Thanks Chudders for the info,found the engine heater switches. cannot see any fan control switches above door, the blower unit is there, by the battery box but can't find anything that gets it going. Still haven't found out how to switch off the alarm on the control panel,though I can change the time.


----------



## HarleyDave

I think we need some pictures to make sure we are all talking about the same things

I will try to take some later today

Cheers

Dave


----------



## HarleyDave

Update

Photo posted on the other current (Hah!) Eura Mobil thread (Battery Charger) http://www.motorhomefacts.com/ftopic-114925-0-days0-orderasc-.html and also hopefully an answer to the alarm clock question

Cheers

Dave

PS must find out how to paste in a link to another thread without losing my place here...


----------



## HarleyDave

*Eura Mobil (Activa, Contura and Integra) Electrical System*

Following on from some other enquiries about CBE electrics and solar connections etc I emailed CBE and they sent me a file with a description of the electrical installation for the Integra, Contura and Activa.

This may be of assistance/interest to anyone who, like me, would like to know a bit more about how it all works.

Unfortunately at 4Mb it is too big to post here but I am happy to send out by PM

I have attached a snapshot of one page to give you the idea

Cheers

Dave


----------



## HarleyDave

*Eura Mobil Electrical Handbook*

Jasp

I got your PM but will need a real email address as the MHF PM system has the same size limitations as posting on the forum (I have just found out...)

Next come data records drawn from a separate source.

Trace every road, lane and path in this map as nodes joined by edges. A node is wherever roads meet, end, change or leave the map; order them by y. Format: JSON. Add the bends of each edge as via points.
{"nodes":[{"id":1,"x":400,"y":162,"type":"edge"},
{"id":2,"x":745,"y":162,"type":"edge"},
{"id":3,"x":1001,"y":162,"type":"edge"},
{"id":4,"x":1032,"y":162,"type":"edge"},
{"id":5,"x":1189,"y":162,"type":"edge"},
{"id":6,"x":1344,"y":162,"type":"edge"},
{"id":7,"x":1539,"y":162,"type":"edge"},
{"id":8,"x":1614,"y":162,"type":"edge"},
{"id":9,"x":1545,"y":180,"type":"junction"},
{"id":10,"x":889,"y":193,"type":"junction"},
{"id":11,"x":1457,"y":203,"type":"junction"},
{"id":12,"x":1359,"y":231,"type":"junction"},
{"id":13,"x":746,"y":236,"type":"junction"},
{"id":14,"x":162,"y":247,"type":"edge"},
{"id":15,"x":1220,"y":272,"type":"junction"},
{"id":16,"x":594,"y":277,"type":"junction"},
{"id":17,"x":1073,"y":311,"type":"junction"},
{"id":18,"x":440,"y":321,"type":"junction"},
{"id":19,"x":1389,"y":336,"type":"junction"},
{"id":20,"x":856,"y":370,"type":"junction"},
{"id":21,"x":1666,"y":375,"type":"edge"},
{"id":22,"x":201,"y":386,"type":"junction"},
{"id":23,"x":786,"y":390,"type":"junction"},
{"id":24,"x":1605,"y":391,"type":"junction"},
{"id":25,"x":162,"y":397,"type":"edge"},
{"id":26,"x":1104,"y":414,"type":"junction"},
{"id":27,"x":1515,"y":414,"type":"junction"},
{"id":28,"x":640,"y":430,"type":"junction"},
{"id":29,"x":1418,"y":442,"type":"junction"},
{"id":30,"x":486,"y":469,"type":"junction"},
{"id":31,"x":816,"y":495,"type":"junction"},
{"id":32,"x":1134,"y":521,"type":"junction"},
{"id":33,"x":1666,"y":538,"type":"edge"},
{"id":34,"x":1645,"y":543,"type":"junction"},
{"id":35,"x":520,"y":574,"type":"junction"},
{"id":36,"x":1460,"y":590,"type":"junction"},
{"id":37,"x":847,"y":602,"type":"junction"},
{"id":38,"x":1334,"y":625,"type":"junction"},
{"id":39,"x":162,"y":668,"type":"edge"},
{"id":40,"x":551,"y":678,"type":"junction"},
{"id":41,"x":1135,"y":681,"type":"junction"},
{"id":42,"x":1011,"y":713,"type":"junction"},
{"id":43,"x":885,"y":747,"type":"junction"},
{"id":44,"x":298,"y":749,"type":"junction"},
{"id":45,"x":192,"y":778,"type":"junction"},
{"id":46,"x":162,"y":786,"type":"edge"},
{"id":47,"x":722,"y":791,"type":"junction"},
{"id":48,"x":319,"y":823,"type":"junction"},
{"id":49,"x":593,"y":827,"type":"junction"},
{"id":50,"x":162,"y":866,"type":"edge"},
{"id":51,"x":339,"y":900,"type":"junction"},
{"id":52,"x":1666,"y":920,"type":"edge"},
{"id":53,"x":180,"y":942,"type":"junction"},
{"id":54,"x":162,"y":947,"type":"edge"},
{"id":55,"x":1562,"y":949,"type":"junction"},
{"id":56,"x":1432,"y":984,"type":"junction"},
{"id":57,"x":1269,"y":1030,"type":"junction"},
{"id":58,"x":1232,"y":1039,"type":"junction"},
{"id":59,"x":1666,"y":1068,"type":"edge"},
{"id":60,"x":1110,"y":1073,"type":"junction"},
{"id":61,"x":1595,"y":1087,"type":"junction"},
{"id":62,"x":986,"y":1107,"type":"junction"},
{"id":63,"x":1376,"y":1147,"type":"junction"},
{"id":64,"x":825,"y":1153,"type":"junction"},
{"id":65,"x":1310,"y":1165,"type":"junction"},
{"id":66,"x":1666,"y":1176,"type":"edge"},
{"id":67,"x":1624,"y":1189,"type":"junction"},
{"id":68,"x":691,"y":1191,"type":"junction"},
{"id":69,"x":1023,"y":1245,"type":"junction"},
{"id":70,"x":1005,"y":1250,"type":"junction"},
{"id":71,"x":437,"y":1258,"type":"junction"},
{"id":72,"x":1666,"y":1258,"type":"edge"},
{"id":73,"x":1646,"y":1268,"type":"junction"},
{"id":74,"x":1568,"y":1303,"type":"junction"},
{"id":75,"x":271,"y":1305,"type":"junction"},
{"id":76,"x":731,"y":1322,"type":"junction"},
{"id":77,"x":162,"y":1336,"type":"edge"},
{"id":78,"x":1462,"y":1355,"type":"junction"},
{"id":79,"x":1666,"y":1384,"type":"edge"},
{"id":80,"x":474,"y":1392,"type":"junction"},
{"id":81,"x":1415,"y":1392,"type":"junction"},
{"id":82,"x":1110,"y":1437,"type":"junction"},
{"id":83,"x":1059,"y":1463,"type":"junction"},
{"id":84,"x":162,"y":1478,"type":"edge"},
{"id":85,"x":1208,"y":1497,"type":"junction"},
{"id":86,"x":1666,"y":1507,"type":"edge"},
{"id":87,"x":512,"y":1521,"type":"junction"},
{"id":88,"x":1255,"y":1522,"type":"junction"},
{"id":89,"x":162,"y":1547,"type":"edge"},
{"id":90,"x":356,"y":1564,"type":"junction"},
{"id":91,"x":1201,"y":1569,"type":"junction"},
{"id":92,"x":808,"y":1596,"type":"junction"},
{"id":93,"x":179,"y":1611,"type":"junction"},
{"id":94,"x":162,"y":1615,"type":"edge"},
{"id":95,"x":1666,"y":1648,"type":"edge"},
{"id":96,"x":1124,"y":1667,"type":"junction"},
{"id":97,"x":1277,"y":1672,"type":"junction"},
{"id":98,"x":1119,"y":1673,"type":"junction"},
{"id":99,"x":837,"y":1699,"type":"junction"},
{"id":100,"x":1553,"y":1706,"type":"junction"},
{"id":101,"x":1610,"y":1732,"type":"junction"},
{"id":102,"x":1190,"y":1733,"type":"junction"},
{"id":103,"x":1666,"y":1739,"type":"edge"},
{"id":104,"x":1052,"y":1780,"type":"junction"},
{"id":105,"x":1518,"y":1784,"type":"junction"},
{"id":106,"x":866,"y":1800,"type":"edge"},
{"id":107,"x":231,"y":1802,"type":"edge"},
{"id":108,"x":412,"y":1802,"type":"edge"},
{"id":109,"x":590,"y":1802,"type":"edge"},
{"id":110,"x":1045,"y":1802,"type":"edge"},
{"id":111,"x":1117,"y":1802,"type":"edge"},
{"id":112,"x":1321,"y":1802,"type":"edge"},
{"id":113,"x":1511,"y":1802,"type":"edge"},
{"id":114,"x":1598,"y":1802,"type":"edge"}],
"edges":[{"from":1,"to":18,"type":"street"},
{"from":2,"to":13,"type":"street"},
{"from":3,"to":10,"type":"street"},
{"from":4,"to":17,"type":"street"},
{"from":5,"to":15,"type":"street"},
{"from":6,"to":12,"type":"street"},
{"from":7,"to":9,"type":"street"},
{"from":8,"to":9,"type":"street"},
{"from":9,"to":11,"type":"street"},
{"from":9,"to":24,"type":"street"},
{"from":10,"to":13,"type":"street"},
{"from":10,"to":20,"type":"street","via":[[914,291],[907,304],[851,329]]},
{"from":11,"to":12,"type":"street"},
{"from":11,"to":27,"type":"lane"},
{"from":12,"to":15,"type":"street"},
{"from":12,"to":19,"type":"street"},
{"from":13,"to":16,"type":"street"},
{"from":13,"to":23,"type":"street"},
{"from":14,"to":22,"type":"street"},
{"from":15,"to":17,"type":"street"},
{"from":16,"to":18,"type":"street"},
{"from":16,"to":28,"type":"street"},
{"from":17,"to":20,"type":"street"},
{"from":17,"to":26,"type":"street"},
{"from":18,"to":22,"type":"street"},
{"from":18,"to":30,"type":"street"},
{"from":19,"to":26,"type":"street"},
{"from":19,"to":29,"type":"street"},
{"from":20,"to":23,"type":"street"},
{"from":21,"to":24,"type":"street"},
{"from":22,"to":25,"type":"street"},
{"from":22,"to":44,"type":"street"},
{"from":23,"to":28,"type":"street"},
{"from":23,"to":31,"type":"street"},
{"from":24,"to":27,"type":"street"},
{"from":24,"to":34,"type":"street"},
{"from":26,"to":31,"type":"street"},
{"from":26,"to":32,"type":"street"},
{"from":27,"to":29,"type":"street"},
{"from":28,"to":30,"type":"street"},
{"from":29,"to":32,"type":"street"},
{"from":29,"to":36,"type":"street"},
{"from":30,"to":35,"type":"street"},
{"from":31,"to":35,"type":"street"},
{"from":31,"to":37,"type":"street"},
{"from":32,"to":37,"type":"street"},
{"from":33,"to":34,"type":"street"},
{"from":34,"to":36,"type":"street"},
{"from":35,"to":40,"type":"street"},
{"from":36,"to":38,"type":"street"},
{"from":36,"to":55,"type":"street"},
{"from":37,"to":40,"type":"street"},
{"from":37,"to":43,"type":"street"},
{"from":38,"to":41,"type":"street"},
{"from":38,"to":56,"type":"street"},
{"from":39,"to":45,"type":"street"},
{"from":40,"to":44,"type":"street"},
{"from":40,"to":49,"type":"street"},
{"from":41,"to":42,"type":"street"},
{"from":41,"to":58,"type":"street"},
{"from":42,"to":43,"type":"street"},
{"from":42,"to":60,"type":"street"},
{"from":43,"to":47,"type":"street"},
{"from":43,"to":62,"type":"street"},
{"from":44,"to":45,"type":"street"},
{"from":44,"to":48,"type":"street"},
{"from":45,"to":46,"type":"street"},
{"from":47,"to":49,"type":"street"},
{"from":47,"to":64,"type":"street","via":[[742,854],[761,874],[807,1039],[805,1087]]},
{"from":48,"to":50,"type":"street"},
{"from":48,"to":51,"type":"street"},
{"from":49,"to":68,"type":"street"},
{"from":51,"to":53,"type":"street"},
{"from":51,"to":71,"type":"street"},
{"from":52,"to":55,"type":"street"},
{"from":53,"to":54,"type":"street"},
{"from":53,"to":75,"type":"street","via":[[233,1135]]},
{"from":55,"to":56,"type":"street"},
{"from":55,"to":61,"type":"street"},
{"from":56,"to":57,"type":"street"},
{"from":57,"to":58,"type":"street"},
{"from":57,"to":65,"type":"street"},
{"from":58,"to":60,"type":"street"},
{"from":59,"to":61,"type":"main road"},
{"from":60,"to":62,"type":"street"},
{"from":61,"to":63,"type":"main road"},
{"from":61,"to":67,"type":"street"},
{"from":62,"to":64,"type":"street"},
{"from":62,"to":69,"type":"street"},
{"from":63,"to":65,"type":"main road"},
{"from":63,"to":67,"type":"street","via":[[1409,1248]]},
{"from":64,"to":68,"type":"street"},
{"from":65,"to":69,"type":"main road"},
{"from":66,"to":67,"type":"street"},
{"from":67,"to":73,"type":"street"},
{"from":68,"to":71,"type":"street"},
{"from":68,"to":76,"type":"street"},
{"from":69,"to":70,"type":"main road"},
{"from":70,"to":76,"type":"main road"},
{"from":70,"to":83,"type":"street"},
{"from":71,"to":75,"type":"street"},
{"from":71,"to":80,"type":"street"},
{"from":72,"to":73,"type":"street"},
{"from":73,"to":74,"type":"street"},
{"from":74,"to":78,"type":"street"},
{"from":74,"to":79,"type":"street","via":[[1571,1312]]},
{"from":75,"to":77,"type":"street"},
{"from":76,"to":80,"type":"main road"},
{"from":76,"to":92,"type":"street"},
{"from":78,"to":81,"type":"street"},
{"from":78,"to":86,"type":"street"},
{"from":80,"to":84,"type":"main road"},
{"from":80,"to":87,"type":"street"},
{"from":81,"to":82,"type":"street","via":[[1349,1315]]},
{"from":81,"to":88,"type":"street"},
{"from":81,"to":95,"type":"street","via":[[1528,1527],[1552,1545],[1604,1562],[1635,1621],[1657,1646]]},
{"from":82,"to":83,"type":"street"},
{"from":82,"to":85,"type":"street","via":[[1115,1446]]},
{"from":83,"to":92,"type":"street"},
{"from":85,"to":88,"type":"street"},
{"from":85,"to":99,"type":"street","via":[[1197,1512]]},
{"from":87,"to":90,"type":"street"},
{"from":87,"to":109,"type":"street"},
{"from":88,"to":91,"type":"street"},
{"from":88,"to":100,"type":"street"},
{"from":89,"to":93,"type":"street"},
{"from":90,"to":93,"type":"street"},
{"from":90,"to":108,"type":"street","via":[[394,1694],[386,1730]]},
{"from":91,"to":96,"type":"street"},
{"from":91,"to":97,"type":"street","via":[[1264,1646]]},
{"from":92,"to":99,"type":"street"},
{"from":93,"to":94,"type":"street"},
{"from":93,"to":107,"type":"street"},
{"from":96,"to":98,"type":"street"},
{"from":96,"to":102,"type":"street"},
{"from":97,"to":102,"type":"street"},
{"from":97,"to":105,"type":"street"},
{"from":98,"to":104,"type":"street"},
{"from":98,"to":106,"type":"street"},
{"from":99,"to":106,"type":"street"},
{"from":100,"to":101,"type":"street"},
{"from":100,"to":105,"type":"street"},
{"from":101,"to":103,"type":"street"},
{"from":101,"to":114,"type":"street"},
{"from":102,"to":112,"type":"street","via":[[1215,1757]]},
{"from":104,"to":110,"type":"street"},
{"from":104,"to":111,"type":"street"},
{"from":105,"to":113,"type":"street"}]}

Likewise anyone else who might like a copy.

Cheers

Dave


----------



## Chudders

Dave you have a PM from me requesting details if you would be so kind
Thanks, Dave


----------



## HarleyDave

Hi Dave - Email sent with attachment

Cheers

Dave


----------



## Chudders

Thanks for ther info, all received, Now I have to work out whether it will enable me to calibrate the two temperature sensors as they both read about 312 degrees. used to be Ok, so don,t know what has happened to cause that.
Anyway will read carefully
Thanks, Dave


----------



## HarleyDave

There's some good stuff in there Dave

I found I can set the control panel so that when filling the water tank it alerts me audibly when it is almost full (press and hold "mode")

How cool is that?

Cheers

Dave


----------



## Chudders

Dave, Thanks for the advice. I will have a go at pressing and holding the mode button. Up till now I simply just press the mode button which as far as I remember brings up the alarm clock then up and down arrows changes it to time adjust and contrast but nothing about temperature or any other settings. Does holding the mode button bring up other alternatives.
Regards, Dave

Now Ithink I got that wrong, I think I press the prog button then up and down for alarm clock, clock and contrast, will have to have a look next time I am at the van


----------



## HarleyDave

Press water symbol to see how much drinking water you have, then press and hold mode

Display will change to "Filling" and I believe will beep at 75%, double beep at 85% and beeeeeeeeeeep at 95%

_DRINK WATER CHARGE
This function is utilized when the tank is filled with water; it shows the reached level of
the water in the tank. Press the button drink water tank and keeping pressed the button
MODE for more than 3 seconds and each second shows the reached level together
with a sound indicating the imminent filling of the tank (a short sound = 75%, two short
sounds = 85% and a long one = 95%)_

Cheers

Dave


----------